The front door closes, and I trip over my feet trying to get to the window.
I arrive in time to see him open his car door and climb inside, shirtless in the rain that’s still beating down.
The downpour is a solid sheet between us.
I can’t tell if he looks up at me. His taillights glow red as he pulls out of the driveway.
I sink to the floor, my feet boycotting standing any longer. My eyes alight on the potted plant I bought at the same time as my candles. Brown leaves curl around its central stem. I couldn’t even keep it alive for four weeks.
Was everything a lie, then? Every laugh, every story, every joke, every smile? I’ve spent a considerable amount of time with all five of them over the past month, and not once did it occur to me that they may be faking their forgiveness.
Maybe our friendship was meant to die two years ago, when I walked onto that tarmac and didn’t look back.
I rise to my feet and stagger across the room.
The plant isn’t heavy, and something about the weight of it feels good in my arms. I trek downstairs, clutching it to my chest like a prize trophy.
When I reach the kitchen, I open the back door to where the rubbish bin is.
I dump the plant inside it, pot and all, and it lands with a satisfying clunk atop all of the takeaway containers Heath and I threw out.
By the time I slip back inside the warm kitchen, I’m drenched.
Puddles form on the floor beneath me, but I don’t care.

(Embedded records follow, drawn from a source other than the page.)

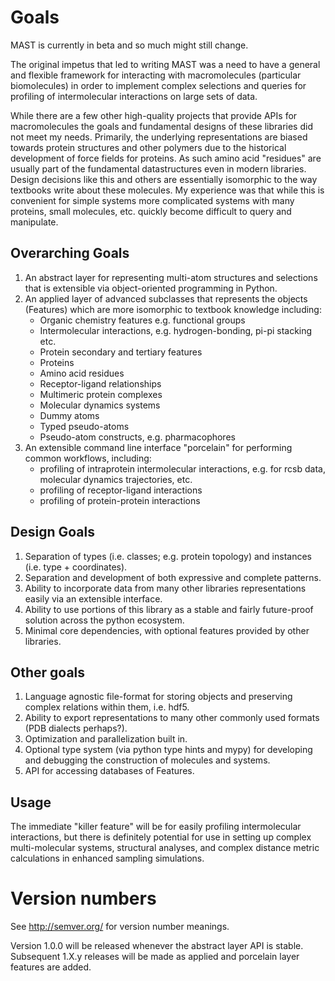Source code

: * Goals
MAST is currently in beta and so much might still change.

The original impetus that led to writing MAST was a need to have a general and flexible framework for interacting with macromolecules (particular biomolecules) in order to implement complex selections and queries for profiling of intermolecular interactions on large sets of data.

While there are a few other high-quality projects that provide APIs for macromolecules the goals and fundamental designs of these libraries did not meet my needs.
Primarily, the underlying representations are biased towards protein structures and other polymers due to the historical development of force fields for proteins.
As such amino acid "residues" are usually part of the fundamental datastructures even in modern libraries.
Design decisions like this and others are essentially isomorphic to the way textbooks write about these molecules.
My experience was that while this is convenient for simple systems more complicated systems with many proteins, small molecules, etc. quickly become difficult to query and manipulate.

** Overarching Goals
1) An abstract layer for representing multi-atom structures and selections that is extensible via object-oriented programming in Python.
2) An applied layer of advanced subclasses that represents the objects (Features) which are more isomorphic to textbook knowledge including:
   - Organic chemistry features e.g. functional groups
   - Intermolecular interactions, e.g. hydrogen-bonding, pi-pi stacking etc.
   - Protein secondary and tertiary features
   - Proteins
   - Amino acid residues
   - Receptor-ligand relationships
   - Multimeric protein complexes
   - Molecular dynamics systems
   - Dummy atoms
   - Typed pseudo-atoms
   - Pseudo-atom constructs, e.g. pharmacophores

3) An extensible command line interface "porcelain" for performing  common workflows, including:
   - profiling of intraprotein intermolecular interactions, e.g. for rcsb data, molecular dynamics trajectories, etc.
   - profiling of receptor-ligand interactions
   - profiling of protein-protein interactions

** Design Goals
1) Separation of types (i.e. classes; e.g. protein topology) and instances (i.e. type + coordinates).
2) Separation and development of both expressive and complete patterns.
2) Ability to incorporate data from many other libraries representations easily via an extensible interface.
3) Ability to use portions of this library as a stable and fairly future-proof solution across the python ecosystem.
4) Minimal core dependencies, with optional features provided by other libraries.

** Other goals
1) Language agnostic file-format for storing objects and preserving complex relations within them, i.e. hdf5.
2) Ability to export representations to many other commonly used formats (PDB dialects perhaps?).
3) Optimization and parallelization built in.
4) Optional type system (via python type hints and mypy) for developing and debugging the construction of molecules and systems.
5) API for accessing databases of Features.

** Usage
The immediate "killer feature" will be for easily profiling intermolecular interactions, but there is definitely potential for use in setting up complex multi-molecular systems, structural analyses, and complex distance metric calculations in enhanced sampling simulations.

* Version numbers

See [[http://semver.org/]] for version number meanings.

Version 1.0.0 will be released whenever the abstract layer API is stable. Subsequent 1.X.y releases will be made as applied and porcelain layer features are added.
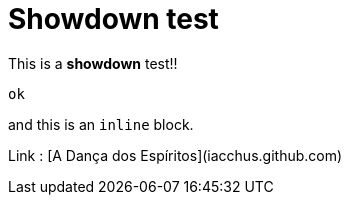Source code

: = Showdown test

This is a **showdown** test!!

```
ok
```

and this is an `inline` block.

Link : [A Dança dos Espíritos](iacchus.github.com)
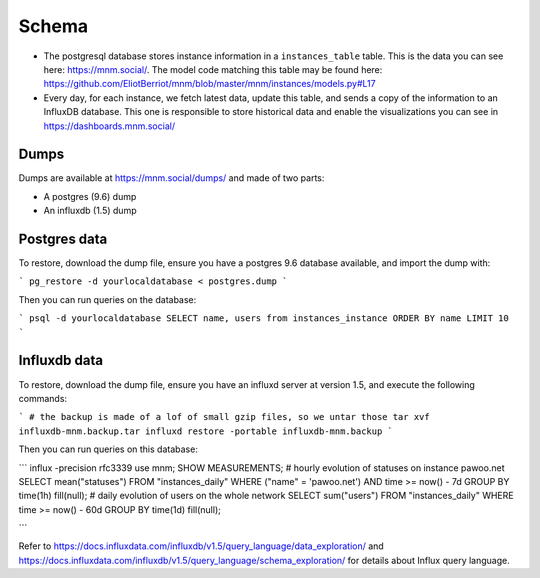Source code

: Schema
======

- The postgresql database stores instance information in a ``instances_table`` table. This is the data you can see here: https://mnm.social/. The model code matching this table may be found here: https://github.com/EliotBerriot/mnm/blob/master/mnm/instances/models.py#L17
- Every day, for each instance, we fetch latest data, update this table, and sends a copy of the information to an InfluxDB database. This one is responsible to store historical data and enable the visualizations you can see in https://dashboards.mnm.social/

Dumps
-----

Dumps are available at https://mnm.social/dumps/ and made of two parts:

- A postgres (9.6) dump
- An influxdb (1.5) dump

Postgres data
-------------

To restore, download the dump file, ensure you have a postgres 9.6 database available, and import the dump with:

```
pg_restore -d yourlocaldatabase < postgres.dump
```

Then you can run queries on the database:

```
psql -d yourlocaldatabase
SELECT name, users from instances_instance ORDER BY name LIMIT 10 
```

Influxdb data
-------------

To restore, download the dump file, ensure you have an influxd server at version 1.5, and execute the following commands:

```
# the backup is made of a lof of small gzip files, so we untar those
tar xvf influxdb-mnm.backup.tar
influxd restore -portable influxdb-mnm.backup
```

Then you can run queries on this database:

```
influx -precision rfc3339
use mnm;
SHOW MEASUREMENTS;
# hourly evolution of statuses on instance pawoo.net
SELECT mean("statuses") FROM "instances_daily" WHERE ("name" = 'pawoo.net') AND time >= now() - 7d GROUP BY time(1h) fill(null);
# daily evolution of users on the whole network
SELECT sum("users") FROM "instances_daily" WHERE time >= now() - 60d GROUP BY time(1d) fill(null);

```

Refer to https://docs.influxdata.com/influxdb/v1.5/query_language/data_exploration/ and https://docs.influxdata.com/influxdb/v1.5/query_language/schema_exploration/ for details about Influx query language.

I was wrong when I said people can’t change, that the choices you make define you for the rest of your life. People can change. They can learn and grow and become something different entirely. That’s the beauty of the human race.
That’s also the ugliness of it.
Because while some of us work to improve—to become better, truer versions of ourselves—others simply continue rotting, until they’re only faint shadows of who they used to be.